:: REQUIRED ACTIONS ::
- 1) In the BeautifulSoup tutorial, what command installs BeautifulSoup?
- 2) Continue the BeautifulSoup tutorial after its final sentence.

:: DOCUMENT TEXT ::
--- Start ---
Find the tag with a given attribute value in an HTML document using BeautifulSoup

Extracting data from HTML pages is a typical activity during web scraping. Many tags and attributes found in HTML pages aid in locating and extracting relevant data. BeautifulSoup is a well-known Python library that can be used to parse HTML documents and extract useful information. In this tutorial, we'll focus on using BeautifulSoup to locate a tag that has a specific attribute value.

Installation and Setup

To get started, we must install BeautifulSoup. Pip, Python's package installer, can be used for this. Enter the following command in a command prompt or terminal

pip install beautifulsoup4

After installation, we can import BeautifulSoup in our Python code using the following statement

from bs4 import BeautifulSoup

Syntax

The syntax to find a tag with a given attribute value using BeautifulSoup is as follows

soup.find(tag_name, attrs={attribute_name: attribute_value})

Here, soup refers to the BeautifulSoup object that contains the parsed HTML content, tag_name is the HTML tag we're looking for, attribute_name is the attribute we want to match, and attribute_value is the specific value we're searching for.
--- End ---
:: PROVIDED INFORMATION ::
--- Start ---
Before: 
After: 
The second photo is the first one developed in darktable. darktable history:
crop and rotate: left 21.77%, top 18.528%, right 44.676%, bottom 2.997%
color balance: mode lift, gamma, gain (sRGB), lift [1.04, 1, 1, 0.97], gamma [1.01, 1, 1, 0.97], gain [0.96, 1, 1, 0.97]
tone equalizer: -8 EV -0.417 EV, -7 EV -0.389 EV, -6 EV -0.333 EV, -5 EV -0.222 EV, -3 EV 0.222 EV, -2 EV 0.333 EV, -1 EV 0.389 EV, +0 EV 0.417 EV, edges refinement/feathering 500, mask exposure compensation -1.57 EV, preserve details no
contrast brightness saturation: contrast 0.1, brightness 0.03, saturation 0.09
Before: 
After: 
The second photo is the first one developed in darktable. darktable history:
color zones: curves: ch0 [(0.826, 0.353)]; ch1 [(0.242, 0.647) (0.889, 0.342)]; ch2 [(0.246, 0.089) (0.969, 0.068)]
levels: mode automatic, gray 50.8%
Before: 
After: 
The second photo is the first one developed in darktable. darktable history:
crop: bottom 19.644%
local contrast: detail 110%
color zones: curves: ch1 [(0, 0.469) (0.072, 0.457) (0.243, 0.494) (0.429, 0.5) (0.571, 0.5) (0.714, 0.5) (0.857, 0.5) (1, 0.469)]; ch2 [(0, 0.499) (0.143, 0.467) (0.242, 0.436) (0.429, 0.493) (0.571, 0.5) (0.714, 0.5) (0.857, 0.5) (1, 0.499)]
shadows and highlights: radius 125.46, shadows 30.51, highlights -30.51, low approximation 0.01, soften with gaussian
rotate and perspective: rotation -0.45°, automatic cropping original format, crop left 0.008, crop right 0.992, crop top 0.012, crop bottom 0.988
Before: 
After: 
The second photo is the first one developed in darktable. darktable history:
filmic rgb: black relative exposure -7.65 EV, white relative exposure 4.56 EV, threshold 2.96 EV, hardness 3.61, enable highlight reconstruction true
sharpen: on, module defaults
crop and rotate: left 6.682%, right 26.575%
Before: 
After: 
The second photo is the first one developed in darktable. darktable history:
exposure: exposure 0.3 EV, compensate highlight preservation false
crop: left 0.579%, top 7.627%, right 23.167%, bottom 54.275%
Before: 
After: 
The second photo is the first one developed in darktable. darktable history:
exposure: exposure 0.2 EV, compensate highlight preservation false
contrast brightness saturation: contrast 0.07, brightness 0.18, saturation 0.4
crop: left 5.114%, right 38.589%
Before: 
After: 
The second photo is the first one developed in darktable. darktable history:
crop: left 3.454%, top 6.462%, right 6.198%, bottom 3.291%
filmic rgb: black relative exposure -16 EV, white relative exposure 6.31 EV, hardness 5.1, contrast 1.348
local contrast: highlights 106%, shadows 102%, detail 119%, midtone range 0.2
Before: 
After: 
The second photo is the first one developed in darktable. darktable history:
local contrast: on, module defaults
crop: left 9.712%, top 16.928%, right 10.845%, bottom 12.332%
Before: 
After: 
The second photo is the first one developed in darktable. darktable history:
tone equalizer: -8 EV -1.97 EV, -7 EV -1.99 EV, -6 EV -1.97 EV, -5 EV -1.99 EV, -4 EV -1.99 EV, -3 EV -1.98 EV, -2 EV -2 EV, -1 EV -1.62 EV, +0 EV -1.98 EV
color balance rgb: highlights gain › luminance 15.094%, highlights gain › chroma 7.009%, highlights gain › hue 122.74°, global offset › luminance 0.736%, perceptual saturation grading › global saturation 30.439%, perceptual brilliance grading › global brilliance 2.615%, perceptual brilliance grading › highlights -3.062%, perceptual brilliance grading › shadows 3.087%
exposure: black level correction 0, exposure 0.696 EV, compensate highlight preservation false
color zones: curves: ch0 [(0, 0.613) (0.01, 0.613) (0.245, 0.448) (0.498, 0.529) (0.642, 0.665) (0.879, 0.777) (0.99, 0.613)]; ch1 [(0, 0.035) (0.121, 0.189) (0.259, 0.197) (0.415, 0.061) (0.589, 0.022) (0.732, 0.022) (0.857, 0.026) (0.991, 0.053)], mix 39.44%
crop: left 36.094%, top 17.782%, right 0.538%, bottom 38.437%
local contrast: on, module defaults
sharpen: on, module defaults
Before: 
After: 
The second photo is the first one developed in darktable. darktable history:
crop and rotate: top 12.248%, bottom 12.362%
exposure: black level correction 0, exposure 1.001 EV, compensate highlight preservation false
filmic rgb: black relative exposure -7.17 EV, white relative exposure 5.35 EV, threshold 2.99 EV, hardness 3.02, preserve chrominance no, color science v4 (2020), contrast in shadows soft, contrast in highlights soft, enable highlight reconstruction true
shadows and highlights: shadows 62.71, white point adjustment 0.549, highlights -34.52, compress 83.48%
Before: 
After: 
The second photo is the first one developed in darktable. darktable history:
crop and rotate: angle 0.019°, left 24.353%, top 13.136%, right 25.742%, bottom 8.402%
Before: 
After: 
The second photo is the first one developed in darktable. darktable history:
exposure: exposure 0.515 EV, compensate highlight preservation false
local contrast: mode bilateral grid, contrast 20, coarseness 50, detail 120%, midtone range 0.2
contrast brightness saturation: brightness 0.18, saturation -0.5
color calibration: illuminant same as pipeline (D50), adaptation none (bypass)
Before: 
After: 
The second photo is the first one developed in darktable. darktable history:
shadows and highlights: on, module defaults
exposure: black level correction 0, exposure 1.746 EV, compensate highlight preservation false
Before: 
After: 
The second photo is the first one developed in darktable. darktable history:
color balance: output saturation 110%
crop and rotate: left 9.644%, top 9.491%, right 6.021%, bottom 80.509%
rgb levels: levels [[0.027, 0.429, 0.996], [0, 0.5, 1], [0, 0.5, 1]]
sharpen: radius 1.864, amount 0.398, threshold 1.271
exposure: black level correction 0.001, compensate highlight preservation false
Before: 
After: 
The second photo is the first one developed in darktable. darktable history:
--- End ---
:: TASK RESULTS ::
- 1) pip install beautifulsoup4

- 2)
Alternative syntax options include

# Direct attribute syntax
soup.find(tag_name, class_='value')  # Note the underscore in class_
soup.find(tag_name, id='value')

# Multiple attributes
soup.find(tag_name, attrs={'class': 'value', 'id': 'another_value'})

# Find all matching tags
soup.find_all(tag_name, attrs={attribute_name: attribute_value})

Algorithm

  • Parse the HTML document using BeautifulSoup

  • Use the find() method to locate the first tag with the given attribute value

  • Extract the required data from the found tag

  • Use find_all() if multiple matching tags are needed

Finding Tag by Class Attribute

Example

To find a paragraph tag with class "important", we can use the following code

from bs4 import BeautifulSoup

html_doc = """<html>
   <body>
      <p class="important">Fancy content here, just a test</p>
      <p>This is a normal paragraph</p>
      <p class="important">Another important paragraph</p>
   </body>
</html>"""

soup = BeautifulSoup(html_doc, 'html.parser')

# Find first paragraph with class 'important'
tag = soup.find('p', attrs={'class': 'important'})
print("First match:", tag)

# Find all paragraphs with class 'important'
all_tags = soup.find_all('p', class_='important')
print("All matches:", len(all_tags))
for i, tag in enumerate(all_tags):
    print(f"Match {i+1}: {tag.text}")

The output of the above code is

First match: <p class="important">Fancy content here, just a test</p>
All matches: 2
Match 1: Fancy content here, just a test
Match 2: Another important paragraph

Here, soup is the BeautifulSoup object containing the parsed HTML document. The find() method returns the first tag that matches the given criteria, while find_all() returns a list of all matching tags.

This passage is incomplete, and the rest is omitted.